Do you think it's worth adding that test?
'read_file_content_by_id' is a suboptimal try to recreate a restore because you read the files in the exact same order as they were written, which can make a huge difference depending on disk type and filesystem
As mentioned - that's on purpuse.
Should I read this in inverse order?
there are some results that are probably not real and is masked by some cache (probably the drives): e.g. you get ~200000 20000 IOPS on a QLC ssd, i very much doubt that is sustainable, i guess there is some SLC cache or similar going on (which skews your benchmark)
please don't use usb disks, the usb connection/adapter alone will introduce any number of caches and slowdown that skews the benchmark
I used - on purpose - the worst hardware that I could find. Using the Big O notation we learned, that hardware just changes a coefficient. It is very hard to change a factor in a power of 10 e.g. "this is 1000x faster".
Thanks for your rant on usb for any proxmox product
Yes the internal caches of hardware are an additional factor that you have to eliminate by the content size of the blocks.
Anyway
That is what makes this test optimal.
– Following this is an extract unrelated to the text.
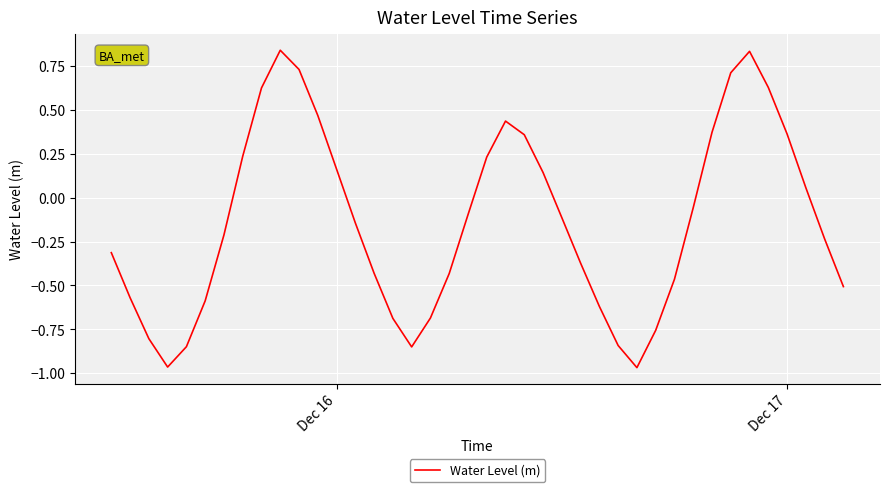

What is the difference between the maximum and minimum values?

1.8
For the localhost/localhost nfs, smb, sshfs... we eliminated the factor hardware - since we run on the same disk ask the ext4. For benchmarking the filesyste it's quite accurate.
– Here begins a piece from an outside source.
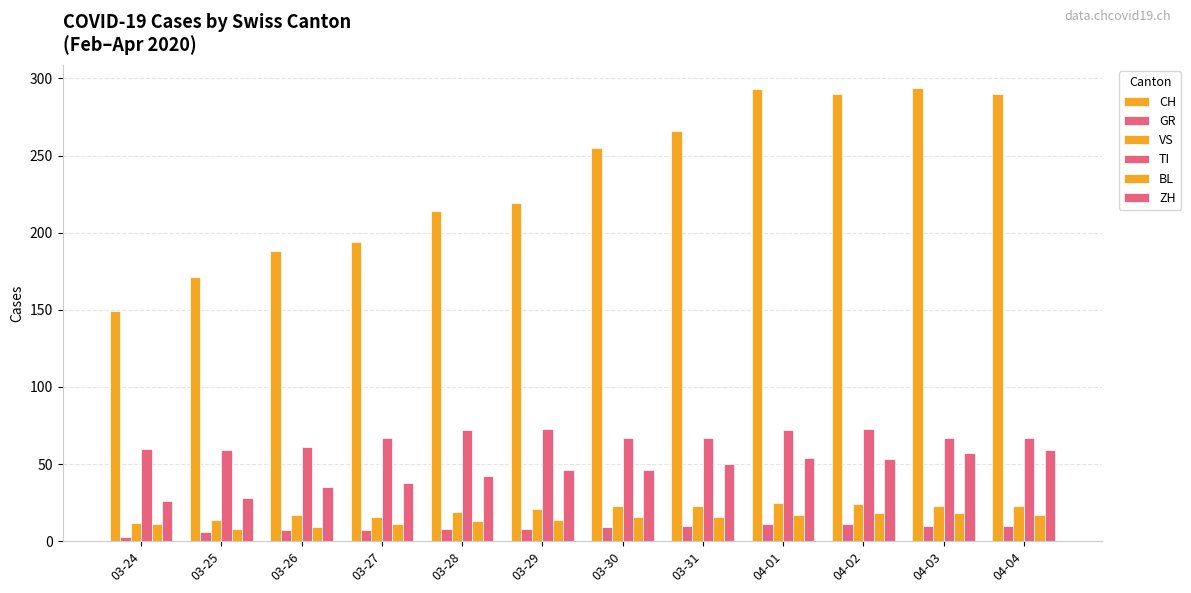

How many data points does each series have?

12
I hope that you don't live under the impression putting a nfs/samba server on top of a ramdisk would make it "fast"
I can do such a test. We will still see the 40 sec vs. 2 hours.
now for the conclusions (at least some thoughts on some of them):
* yes i agree, we should more prominently in the docs tell users to avoid remote and slow storages
* zfs has other benefits aside from "speed", actually it's the reverse, it's probably slower but has more features (like partiy, redunancy, send/receive capability, etc.)
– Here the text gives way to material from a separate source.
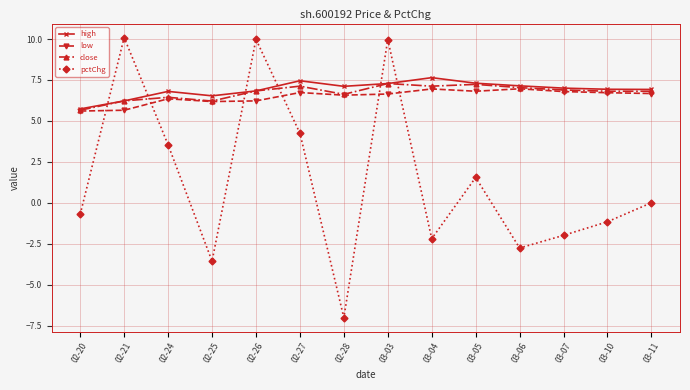

True or false: pctChg has a value of -11.8 at 03-11.

False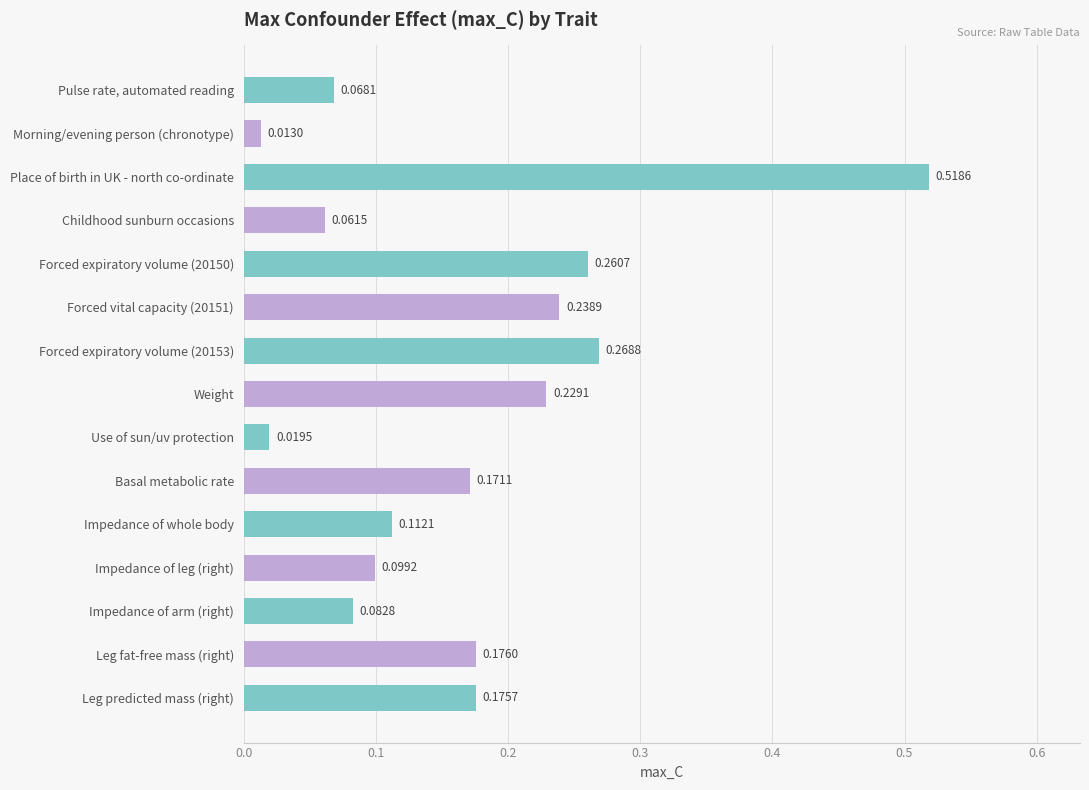

Which label corresponds to the smallest value in the chart?

Morning/evening person (chronotype)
* SATA has nothing to do with performance, there are enterprise SATA SSDs as well
* there is already a 'benchmark' option in the pbs client, we could extend that to test other things besides chunk uploading of course
* i'm not conviced the number of buckets make a big difference in the real world (because of the methodology points i pointed out above)
* i'm not sure sshfs is a good choice for remote storage, everytime i use it find it much slower than nfs/smb, also it may not support all filesystem features we need (it does not have strict POSIX semantics)
- ZFS might be faster with more disks /raid (I was lazy not to measure that) - I coudn't find any "dramatic" gain over ext4
- We used SATA spinning rust. If you have the option to choose - use flash for the backups/restore and spinning rust for backups of backups
- the number of buckets (and how you create them) are a major issue (on remote filesystems) the tests clearly indicates that
- sshfs is the only remote fs - the numbers - prove to chose do you really recomend to wait 2h for samba / nfs - while sshfs is done in 5 minutes?
Can you please elaborate what made you guys use buckets? That would be interesting. Here what squid does:
Code:
# cache_dir ufs /var/spool/squid XXXXX 16 256
/var/spool/squid/00/00
/var/spool/squid/00/BA
...
/var/spool/squid/00/98
/var/spool/squid/00/2B
You get 16 toplevel buckets each with 256 child buckets. So the user can decide what's "optimal".